• Page:
A party that loses a presidential election is in need of self-examination, and this is all the more the case today in light of some of the changing demographic realities in the country. Yet that examination needs to avoid trying to score imaginary points at the expense of make-believe adversaries. From one side of the Republican Party, there have been rumblings that the party lost again in 2012 because it chose a moderate candidate who wouldn't stress certain social issues and attack Obamacare. Even if there were merit in these criticisms, the point is entirely moot. Moderates never imposed Mitt Romney on the party—that's pure fiction. Romney became viable in large part because the most important conservative alternatives chose not to enter the race. The conservatives who did run were never really plausible options.
On the other hand, some are claiming that the 2012 election was lost because Mitt Romney had to make peace with extremist forces in the party who prevented him from going more quickly to the center to attract more swing voters. To become viable, it is suggested, the party will need to reinvent itself. Again, the point is moot. There would be no Republican Party unless it contained a large conservative component. A party dominated by moderate Republicans would quickly be absorbed by the Democrats and cease to exist. In any case, these factional labels are often arbitrary. The best strategy for the GOP lies in selecting conservative candidates credible enough to convince their more enthusiastic supporters to forgo promoting positions in national politics that would destroy the chances of achieving a majority. Constructive self-examination means looking in that direction.

• Task statement:
Reproduce word for word the part of the essay on the Republican Party's 2012 defeat from "On the other" to "in that direction.".

• Supplied material:
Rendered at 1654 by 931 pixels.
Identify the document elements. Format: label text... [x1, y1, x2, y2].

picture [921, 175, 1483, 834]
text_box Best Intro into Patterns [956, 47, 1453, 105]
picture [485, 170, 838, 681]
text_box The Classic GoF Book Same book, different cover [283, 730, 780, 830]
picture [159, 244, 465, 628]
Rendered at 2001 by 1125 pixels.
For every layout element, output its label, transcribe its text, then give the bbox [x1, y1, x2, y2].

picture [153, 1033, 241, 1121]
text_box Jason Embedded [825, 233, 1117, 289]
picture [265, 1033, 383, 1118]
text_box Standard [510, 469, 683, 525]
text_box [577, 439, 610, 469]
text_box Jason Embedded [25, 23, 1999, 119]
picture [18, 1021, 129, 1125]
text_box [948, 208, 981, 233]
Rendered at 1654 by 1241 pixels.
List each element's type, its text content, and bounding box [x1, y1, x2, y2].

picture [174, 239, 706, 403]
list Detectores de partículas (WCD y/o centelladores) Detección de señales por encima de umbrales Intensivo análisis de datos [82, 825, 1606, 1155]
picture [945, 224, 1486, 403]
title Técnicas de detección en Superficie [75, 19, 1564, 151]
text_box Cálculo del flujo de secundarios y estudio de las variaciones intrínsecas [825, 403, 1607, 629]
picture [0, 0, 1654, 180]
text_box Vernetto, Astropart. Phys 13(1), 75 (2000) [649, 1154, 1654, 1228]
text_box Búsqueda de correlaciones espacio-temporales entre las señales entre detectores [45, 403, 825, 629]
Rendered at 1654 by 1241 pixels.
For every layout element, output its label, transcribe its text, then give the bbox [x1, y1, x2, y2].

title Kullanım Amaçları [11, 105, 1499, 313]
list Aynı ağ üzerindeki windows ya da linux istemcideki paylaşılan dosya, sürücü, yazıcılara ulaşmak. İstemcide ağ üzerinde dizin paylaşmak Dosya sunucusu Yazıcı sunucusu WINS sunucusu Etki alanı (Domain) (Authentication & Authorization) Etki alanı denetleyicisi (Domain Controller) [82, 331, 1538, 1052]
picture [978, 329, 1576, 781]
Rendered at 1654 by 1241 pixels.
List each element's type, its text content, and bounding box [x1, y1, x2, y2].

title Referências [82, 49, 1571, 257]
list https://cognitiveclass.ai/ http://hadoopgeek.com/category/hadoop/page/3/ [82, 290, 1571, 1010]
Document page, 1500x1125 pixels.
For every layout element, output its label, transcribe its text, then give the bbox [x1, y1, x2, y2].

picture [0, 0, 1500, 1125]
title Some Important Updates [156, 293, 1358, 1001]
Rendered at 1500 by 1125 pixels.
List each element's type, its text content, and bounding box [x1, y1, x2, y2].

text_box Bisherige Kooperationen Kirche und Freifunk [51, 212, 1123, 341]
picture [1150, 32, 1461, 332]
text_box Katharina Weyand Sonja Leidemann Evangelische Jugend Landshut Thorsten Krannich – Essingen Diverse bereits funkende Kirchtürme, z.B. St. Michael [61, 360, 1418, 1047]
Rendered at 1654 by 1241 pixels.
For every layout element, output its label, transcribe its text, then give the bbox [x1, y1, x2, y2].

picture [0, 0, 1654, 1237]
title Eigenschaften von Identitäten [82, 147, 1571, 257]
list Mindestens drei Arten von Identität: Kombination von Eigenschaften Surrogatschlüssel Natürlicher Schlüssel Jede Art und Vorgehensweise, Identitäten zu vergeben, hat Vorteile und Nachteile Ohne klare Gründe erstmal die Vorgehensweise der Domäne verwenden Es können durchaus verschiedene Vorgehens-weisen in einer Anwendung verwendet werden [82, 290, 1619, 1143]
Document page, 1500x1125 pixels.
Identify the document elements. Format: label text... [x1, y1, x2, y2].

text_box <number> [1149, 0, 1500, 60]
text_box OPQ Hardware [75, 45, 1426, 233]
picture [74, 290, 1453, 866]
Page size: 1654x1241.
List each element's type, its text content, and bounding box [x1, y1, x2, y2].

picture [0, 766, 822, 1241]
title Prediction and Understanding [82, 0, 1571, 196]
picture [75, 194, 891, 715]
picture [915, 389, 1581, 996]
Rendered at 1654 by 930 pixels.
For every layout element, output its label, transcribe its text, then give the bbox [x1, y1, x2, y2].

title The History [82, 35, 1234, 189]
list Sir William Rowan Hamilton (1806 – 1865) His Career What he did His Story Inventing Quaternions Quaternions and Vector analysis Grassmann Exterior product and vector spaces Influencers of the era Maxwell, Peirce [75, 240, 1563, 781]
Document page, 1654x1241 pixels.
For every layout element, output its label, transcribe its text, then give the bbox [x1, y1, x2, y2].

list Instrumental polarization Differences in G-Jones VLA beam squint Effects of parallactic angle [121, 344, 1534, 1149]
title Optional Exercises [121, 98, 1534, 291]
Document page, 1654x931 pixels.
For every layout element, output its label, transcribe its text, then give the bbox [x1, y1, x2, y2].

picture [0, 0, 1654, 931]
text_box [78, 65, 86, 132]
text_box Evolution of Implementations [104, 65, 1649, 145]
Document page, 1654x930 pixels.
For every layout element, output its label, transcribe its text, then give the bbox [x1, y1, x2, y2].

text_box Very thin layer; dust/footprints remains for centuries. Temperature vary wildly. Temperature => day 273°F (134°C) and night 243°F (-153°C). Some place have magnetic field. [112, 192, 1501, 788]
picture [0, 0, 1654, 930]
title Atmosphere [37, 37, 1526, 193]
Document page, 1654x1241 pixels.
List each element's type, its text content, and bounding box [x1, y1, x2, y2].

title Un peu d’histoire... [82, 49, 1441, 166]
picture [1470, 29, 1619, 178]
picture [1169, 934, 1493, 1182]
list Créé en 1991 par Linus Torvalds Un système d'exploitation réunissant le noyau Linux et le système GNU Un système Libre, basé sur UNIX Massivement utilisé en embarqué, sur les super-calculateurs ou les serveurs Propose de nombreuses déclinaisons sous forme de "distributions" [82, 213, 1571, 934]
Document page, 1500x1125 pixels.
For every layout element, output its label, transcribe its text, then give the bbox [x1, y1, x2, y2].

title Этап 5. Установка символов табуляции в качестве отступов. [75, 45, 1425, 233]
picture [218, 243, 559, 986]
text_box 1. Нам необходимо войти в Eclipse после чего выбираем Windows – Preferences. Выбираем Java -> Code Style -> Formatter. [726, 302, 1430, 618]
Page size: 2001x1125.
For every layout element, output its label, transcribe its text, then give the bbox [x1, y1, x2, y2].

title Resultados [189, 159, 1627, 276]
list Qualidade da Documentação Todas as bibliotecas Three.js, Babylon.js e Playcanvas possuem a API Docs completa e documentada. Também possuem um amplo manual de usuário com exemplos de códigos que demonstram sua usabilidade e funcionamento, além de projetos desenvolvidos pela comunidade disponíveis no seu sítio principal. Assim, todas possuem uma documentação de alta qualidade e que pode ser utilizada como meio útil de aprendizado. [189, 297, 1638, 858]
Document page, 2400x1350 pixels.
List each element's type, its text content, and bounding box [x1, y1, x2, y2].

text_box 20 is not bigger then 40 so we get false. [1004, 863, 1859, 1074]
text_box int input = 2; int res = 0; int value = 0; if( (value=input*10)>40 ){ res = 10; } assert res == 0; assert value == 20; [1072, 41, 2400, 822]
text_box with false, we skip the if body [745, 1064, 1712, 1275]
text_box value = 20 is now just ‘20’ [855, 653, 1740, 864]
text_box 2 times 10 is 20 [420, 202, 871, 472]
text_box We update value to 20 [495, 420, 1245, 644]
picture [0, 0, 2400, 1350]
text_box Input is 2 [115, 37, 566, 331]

• Output of the exercise:
On the other hand, some are claiming that the 2012 election was lost because Mitt Romney had to make peace with extremist forces in the party who prevented him from going more quickly to the center to attract more swing voters. To become viable, it is suggested, the party will need to reinvent itself. Again, the point is moot. There would be no Republican Party unless it contained a large conservative component. A party dominated by moderate Republicans would quickly be absorbed by the Democrats and cease to exist. In any case, these factional labels are often arbitrary. The best strategy for the GOP lies in selecting conservative candidates credible enough to convince their more enthusiastic supporters to forgo promoting positions in national politics that would destroy the chances of achieving a majority. Constructive self-examination means looking in that direction.